Of all the historical analogies urged on Obama following November’s drubbing—Truman in ’48, Reagan after ’82, Clinton after ’94—the one the White House has opted for is easily the most obscure. That would be Patrick in ’10—as in Deval Patrick, the recently re-elected governor of Massachusetts. Months after Patrick signed the state’s first sales-tax hike in 33 years, political chatterers gave him little chance of surviving to a second term. Not only did he face the same foul, anti-incumbent mood that elected Scott Brown, he’d drawn an attractive GOP candidate in businessman Charlie Baker.
Patrick’s handlers recommended that he distance himself from liberals in the state legislature—and, above all, downplay the tax increase. The governor overruled them...[R]ecalls one still-traumatized adviser[,] “He thought the way to do it was to be true to what he ran on [in 2006]”—the belief that voters will support someone who levels with them, even if they don’t love every decision.
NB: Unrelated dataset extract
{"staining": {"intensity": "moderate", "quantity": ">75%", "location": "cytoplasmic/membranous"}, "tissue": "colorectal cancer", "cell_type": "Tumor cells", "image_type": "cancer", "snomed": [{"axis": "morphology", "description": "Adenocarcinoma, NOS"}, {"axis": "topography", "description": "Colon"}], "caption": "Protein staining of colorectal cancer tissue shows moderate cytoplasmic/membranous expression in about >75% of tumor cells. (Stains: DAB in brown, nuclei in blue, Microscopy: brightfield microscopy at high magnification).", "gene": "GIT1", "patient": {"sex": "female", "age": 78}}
In the end, Patrick and his “politics of conviction” won by a comfortable seven-point margin.It’s not hard to see the appeal of this narrative in Obamaland, whose principal also fancies himself a teller of hard truths.
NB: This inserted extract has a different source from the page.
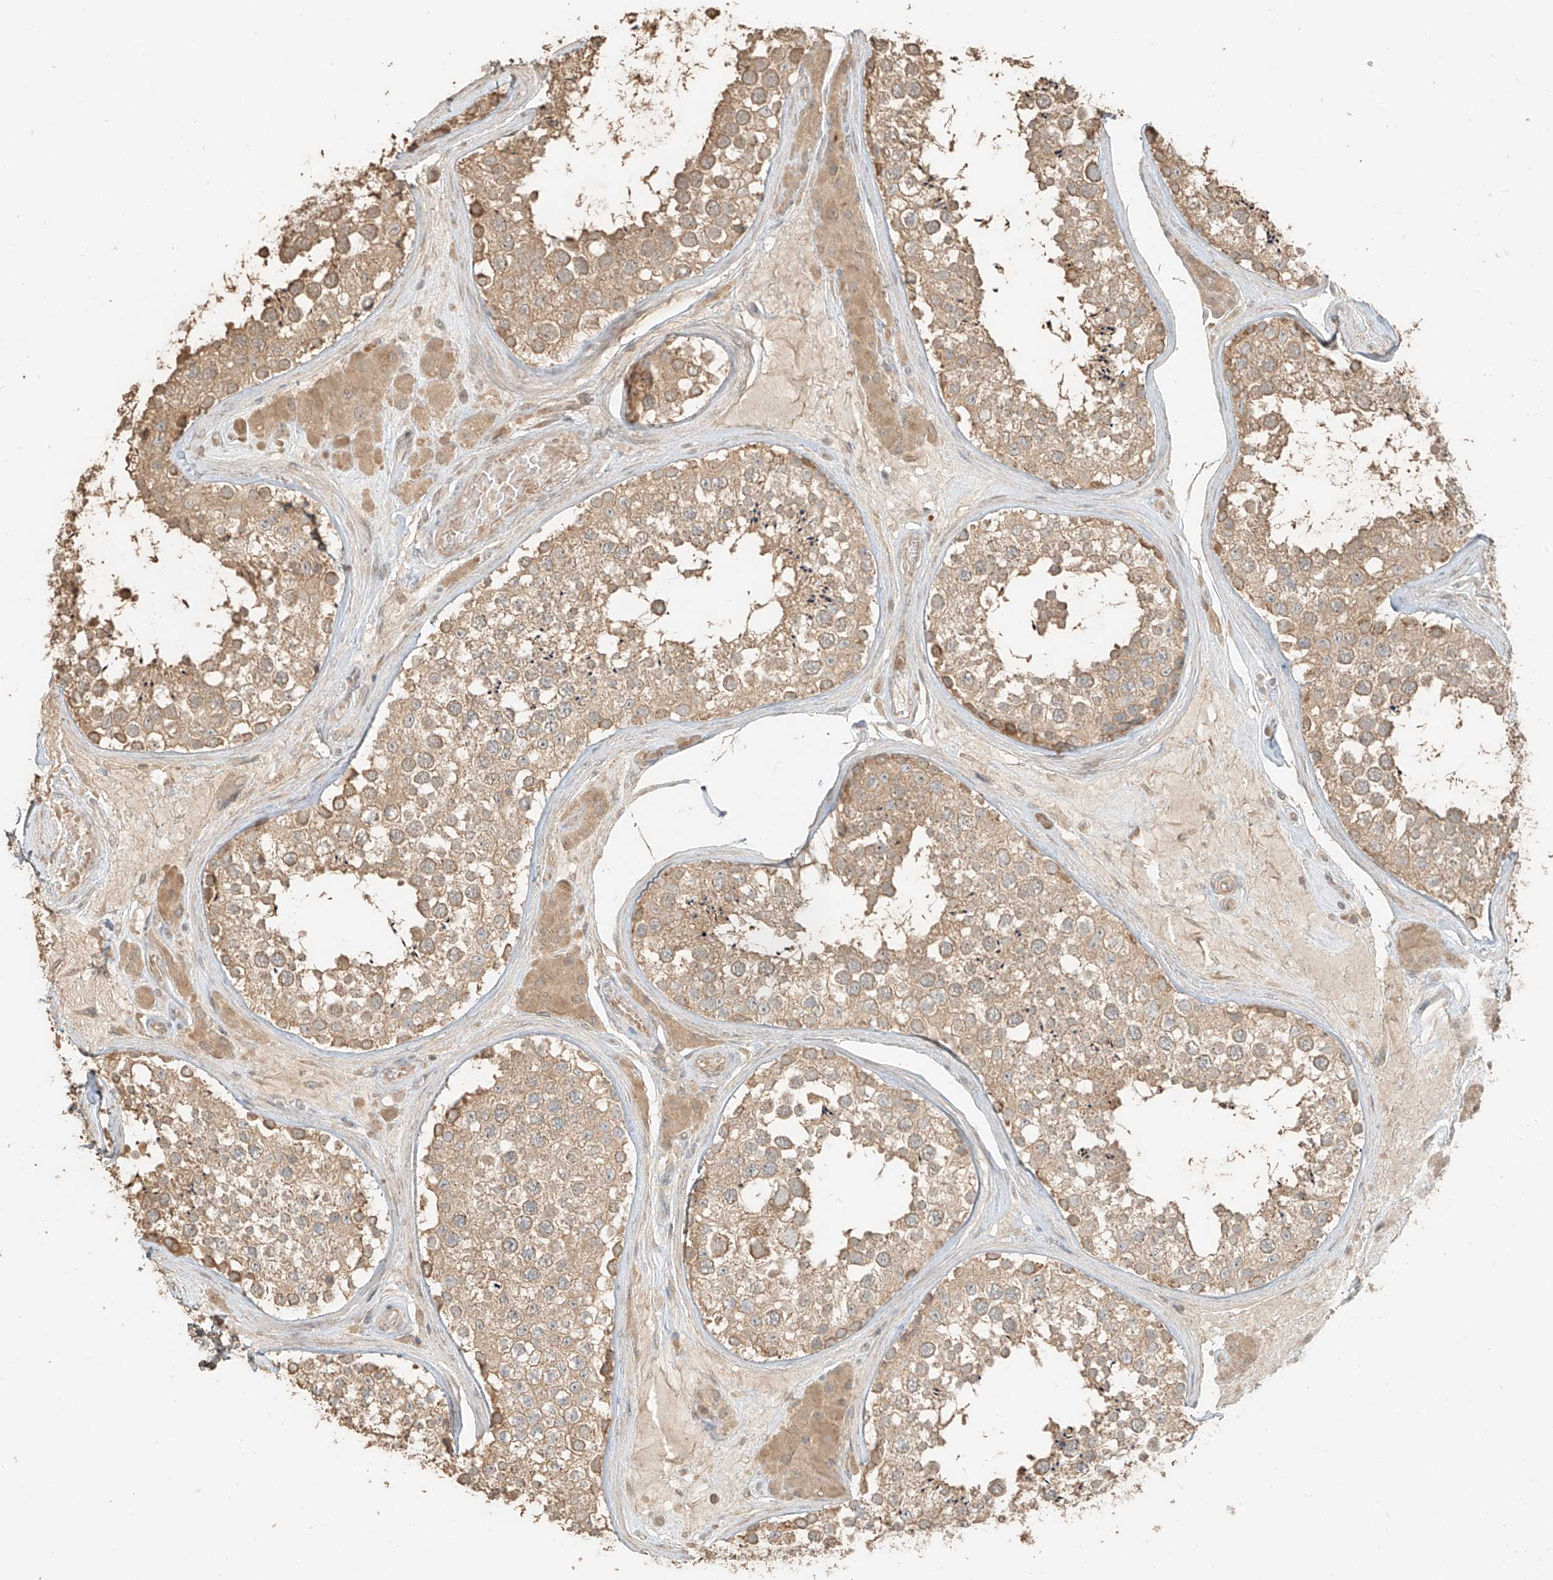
{"staining": {"intensity": "moderate", "quantity": ">75%", "location": "cytoplasmic/membranous"}, "tissue": "testis", "cell_type": "Cells in seminiferous ducts", "image_type": "normal", "snomed": [{"axis": "morphology", "description": "Normal tissue, NOS"}, {"axis": "topography", "description": "Testis"}], "caption": "Moderate cytoplasmic/membranous expression for a protein is seen in about >75% of cells in seminiferous ducts of normal testis using IHC.", "gene": "RFTN2", "patient": {"sex": "male", "age": 46}}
Jim Geraghty offers some incisive criticisms of this model:
1) Who’s going to be your Tim Cahill? This article doesn’t mention that Patrick won 48 percent of the vote in heavily-Democrat Massachusetts. Patrick won because the anti-incumbent vote was split by Cahill, who won the 2006 treasurer’s election as a Democrat, served for a while under Patrick, and then rebelled, changing his party to “unenrolled” (equivalent to “independent” in Massachusetts) so he could challenge Patrick. Despite Charlie Baker and the RGA spending enormous resources to try to drive him out, Cahill won 8 percent on Election Day. (A detailed analysis of Cahill’s spoiler role can be found here.)I think #1 and #2 are the most problematic for the White House. Patrick did not gain a majority in 2010, and he started from a much stronger place in November 2006 than Obama does from November 2008.
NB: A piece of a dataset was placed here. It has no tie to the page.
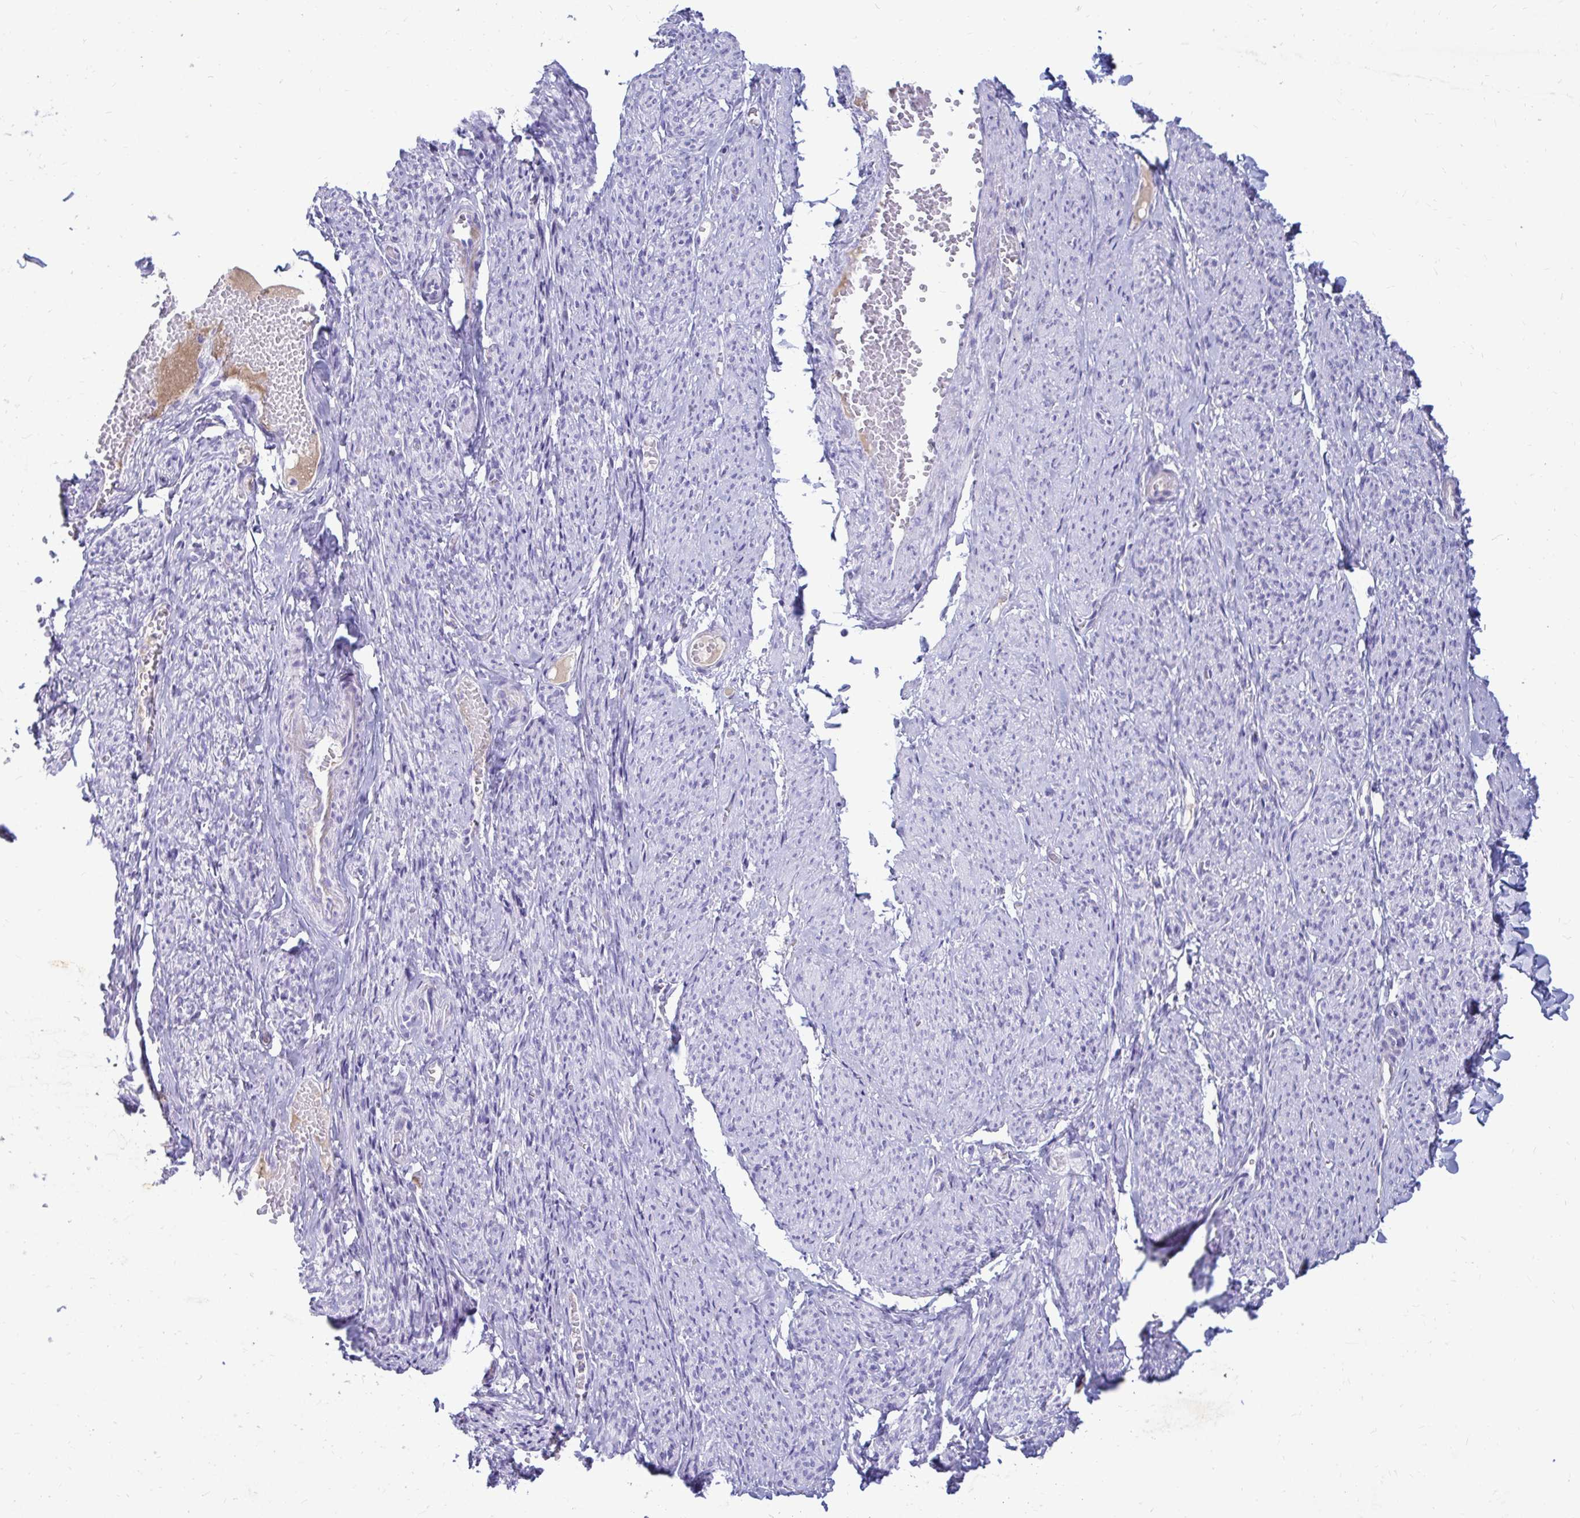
{"staining": {"intensity": "negative", "quantity": "none", "location": "none"}, "tissue": "smooth muscle", "cell_type": "Smooth muscle cells", "image_type": "normal", "snomed": [{"axis": "morphology", "description": "Normal tissue, NOS"}, {"axis": "topography", "description": "Smooth muscle"}], "caption": "Photomicrograph shows no protein staining in smooth muscle cells of unremarkable smooth muscle.", "gene": "NANOGNB", "patient": {"sex": "female", "age": 65}}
2) You can only alienate so many supporters before you’re doomed. Deval Patrick’s share of the vote in 2010 was 7 percentage points lower than his share in 2006. If Obama sees similar proportional erosion, he’ll be trying to win the presidency with 46 percent of the vote.
3) Guys, it’s Massachusetts. Any Democrat who does not mock Red Sox fans has a much larger margin for error and cushion than a Democrat running nationally.4) The economy in 2012 remains an X factor, but it’s worth remembering unemployment rate in Massachusetts was 8.4 percent in September and 8.1 percent in October – not all that good, but almost 2 points better than the national average...
There are a few other problems for this model. Though TNR talks up the attractiveness of GOP candidate Charlie Baker, he didn't exactly ignite a fire under Massachusetts Republican activists; indeed, operatives of some other Massachusetts Republican campaigns would even privately lament the GOP gubernatorial ticket in the run-up to the election. Baker was no Mitt Romney, who generated a significant amount of excitement among Bay State Republican activists. This could serve as a warning to the GOP in 2012: if Republicans nominate a candidate incapable of inspiring enthusiasm and unable to articulate a clear vision, Obama could end up winning reelection.
Also, Obama's record is significantly different from Patrick's. While voters may not have been happy with Patrick's sales tax increase, that measure pales in comparison to the radical legislation passed over the past few years. Considering the rapidly accumulating number of broken promises about Obamacare, one might wonder whether the aftershocks of Obama's health-care legislation would render the image of a "straight-talking" president a little bit of a stretch.